Нервная дрожь пробежала по всем членам слепой женщины.

– Нет-нет, только не ее! – вскричала она почти с запальчивостью. – Разве ты не знаешь, кто была эта Сафо?.. Несчастная, обманутая женщина!.. В каждой букве этой книги слышится целая буря страстей и страданий, буря, более ужасная, чем та, которая завывает теперь на дворе, а я хотела бы о ней забыть!

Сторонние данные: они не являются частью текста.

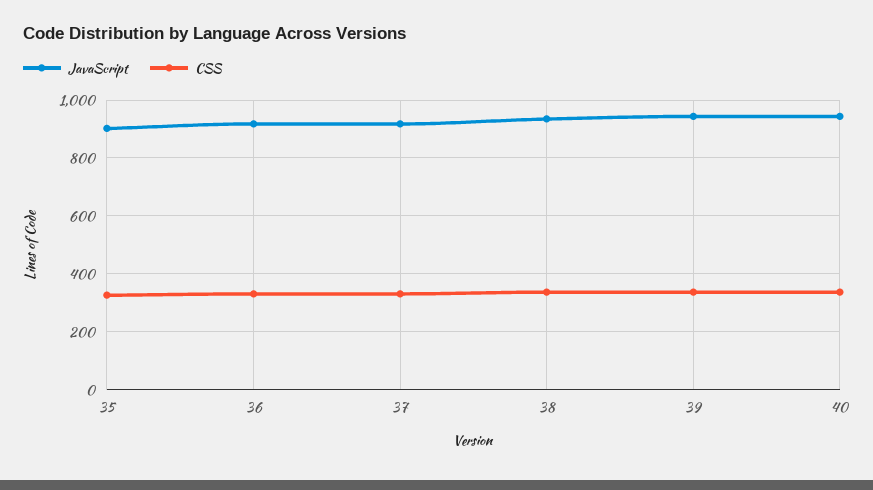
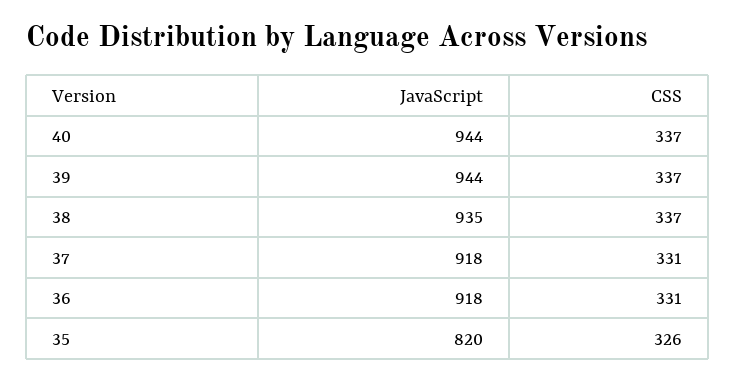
JavaScript, 35: 900 -> 820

Девушка поднялась, чтобы идти за другой книгой. При этом движении платье ее случайно коснулось опущенной руки больной – рука эта судорожно уцепилась за него, другая же с лихорадочной торопливостью стала ощупывать материю.

– Ютта, ты с ума сошла! – вскричала она. Девушка почти упала на стоящее рядом кресло.

– Ах, мама, прости меня, – едва слышно прошептала она. Губы ее побелели как снег.

– Безжалостное, легкомысленное создание! – с гневом проговорила мать, отталкивая от себя протянутые к ней руки. – Есть ли в тебе после этого стыд и совесть, если ты решила таким образом рвать и таскать мою святыню?.. Мое подвенечное платье, которое хранила я как зеницу ока, как единственный памятник моих блаженных дней, – это платье, как тебе известно, должно лечь со мною, когда я наконец освобожусь от всех моих страданий, – и его-то ты треплешь, как бы в поругание нашей бедности, по презренному полу Лесного дома и этим разыгрываешь какой-то фарс, смешнее и жарче которого ничего нельзя себе представить!